Find every line in the material below that contains the word "collection", and copy each of those lines in full.

Source records:
------------------------------

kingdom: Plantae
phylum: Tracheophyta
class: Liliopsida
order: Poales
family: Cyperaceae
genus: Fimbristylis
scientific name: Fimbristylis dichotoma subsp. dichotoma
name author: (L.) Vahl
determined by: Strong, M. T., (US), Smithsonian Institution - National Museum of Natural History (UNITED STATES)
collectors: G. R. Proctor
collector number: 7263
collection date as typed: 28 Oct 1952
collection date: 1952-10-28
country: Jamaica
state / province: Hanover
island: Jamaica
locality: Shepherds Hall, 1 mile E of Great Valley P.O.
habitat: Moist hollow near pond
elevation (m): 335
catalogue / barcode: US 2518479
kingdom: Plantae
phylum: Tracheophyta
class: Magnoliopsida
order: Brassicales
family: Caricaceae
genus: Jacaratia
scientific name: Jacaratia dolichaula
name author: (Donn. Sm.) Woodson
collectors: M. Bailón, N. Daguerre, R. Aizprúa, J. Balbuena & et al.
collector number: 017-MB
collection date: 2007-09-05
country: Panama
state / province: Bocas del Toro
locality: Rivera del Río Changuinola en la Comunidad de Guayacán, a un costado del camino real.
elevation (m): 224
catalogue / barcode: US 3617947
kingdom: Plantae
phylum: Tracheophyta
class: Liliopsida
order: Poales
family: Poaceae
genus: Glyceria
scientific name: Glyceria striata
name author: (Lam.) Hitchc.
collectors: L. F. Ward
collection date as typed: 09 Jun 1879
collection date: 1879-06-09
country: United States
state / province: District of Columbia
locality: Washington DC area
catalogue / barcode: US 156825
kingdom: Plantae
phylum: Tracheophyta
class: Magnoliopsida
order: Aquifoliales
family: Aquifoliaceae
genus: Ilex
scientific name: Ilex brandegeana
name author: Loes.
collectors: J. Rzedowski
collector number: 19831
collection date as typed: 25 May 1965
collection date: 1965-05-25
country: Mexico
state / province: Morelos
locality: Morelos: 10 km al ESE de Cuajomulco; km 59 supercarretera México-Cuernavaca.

------------------------------

> Expected answer:
collection date as typed: 28 Oct 1952
collection date: 1952-10-28
collection date: 2007-09-05
collection date as typed: 09 Jun 1879
collection date: 1879-06-09
collection date as typed: 25 May 1965
collection date: 1965-05-25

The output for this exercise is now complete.